L’état des lieux de la librairie et de l’édition en Grande-Bretagne et aux États-Unis nous est à la fois plus lointain et terriblement proche. Les pratiques de certaines chaînes de librairies face aux éditeurs ressemblent aux pratiques dites des marges arrière de nos hypermarchés. La presse professionnelle en a assez abondamment rendu compte.
La docilité de la presse française
L’intérêt essentiel de l’ouvrage réside dans son titre même, et dans la position très particulière des médias. La presse écrite, en particulier, et y compris en France, n’a pas fait montre de beaucoup de souci d’investigation quand ses intérêts – fussent-ils indirects – sont en jeu. Pour le moins, Serge Dassault, en rachetant la Socpresse a eu le mérite de la franchise. Cette docilité s’accompagne d’un conformisme intellectuel français qu’à force de penser le connaître, on finirait par oublier. Sartre, Aron, Foucault, Derrida sont morts. D’autres surgiront ; pour le moment, nous devons faire avec ce que nous avons. Cette pensée un peu molle (ou tiède), mâchée par la presse écrite – même la meilleure – est souvent liée aux grands groupes industriels ou financiers qui ont pris le contrôle de l’édition. Ainsi la boucle est bouclée.

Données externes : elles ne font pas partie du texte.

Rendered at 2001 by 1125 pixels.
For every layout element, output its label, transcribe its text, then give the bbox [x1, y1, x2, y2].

André Schiffrin termine son ouvrage sur quelques pistes qui, sans doute, frôlent l’utopie la plus échevelée. Il n’empêche : depuis le numéro 6 de la revue Esprit de juin 2003 1, le numéro 37 de la revue Mouvements 2, les divers ouvrages sur la mondialisation, l’économie de la culture et la diversité culturelle, on perçoit qu’une autre forme d’économie « de l’intelligence » est possible. Que le public existe ou l’attend : bref, que l’idée même de la politique de l’offre culturelle n’est pas morte. Mais ce qui nous attend, c’est la mise en pratique concrète de ces pistes. Il ne nous appartient pas de savoir si l’heure d’une commission interprofessionnelle de type « Pingaud-Barreau bis » est venue, si elle est souhaitable, dans sa forme ou dans son esprit d’alors : les circonstances, économiques et géographiques, ne sont évidemment pas les mêmes.

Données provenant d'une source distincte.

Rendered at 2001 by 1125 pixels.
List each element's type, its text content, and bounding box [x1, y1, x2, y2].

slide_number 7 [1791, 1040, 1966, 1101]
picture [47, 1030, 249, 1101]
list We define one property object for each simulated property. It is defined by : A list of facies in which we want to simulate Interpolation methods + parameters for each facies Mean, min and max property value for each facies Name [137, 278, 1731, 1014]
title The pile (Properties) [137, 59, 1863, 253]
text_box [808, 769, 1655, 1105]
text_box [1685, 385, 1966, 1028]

Il n’empêche que l’ouvrage d’André Schiffrin pose en 90 pages le constat d’une édition regroupée et mondialisée, pressent – ce qui finalement vient d’arriver – la concentration de la librairie et nous alerte sur la position de la presse, traditionnellement moins connue des bibliothécaires. En quelques lignes, il trace une alternative qui mériterait d’être étudiée.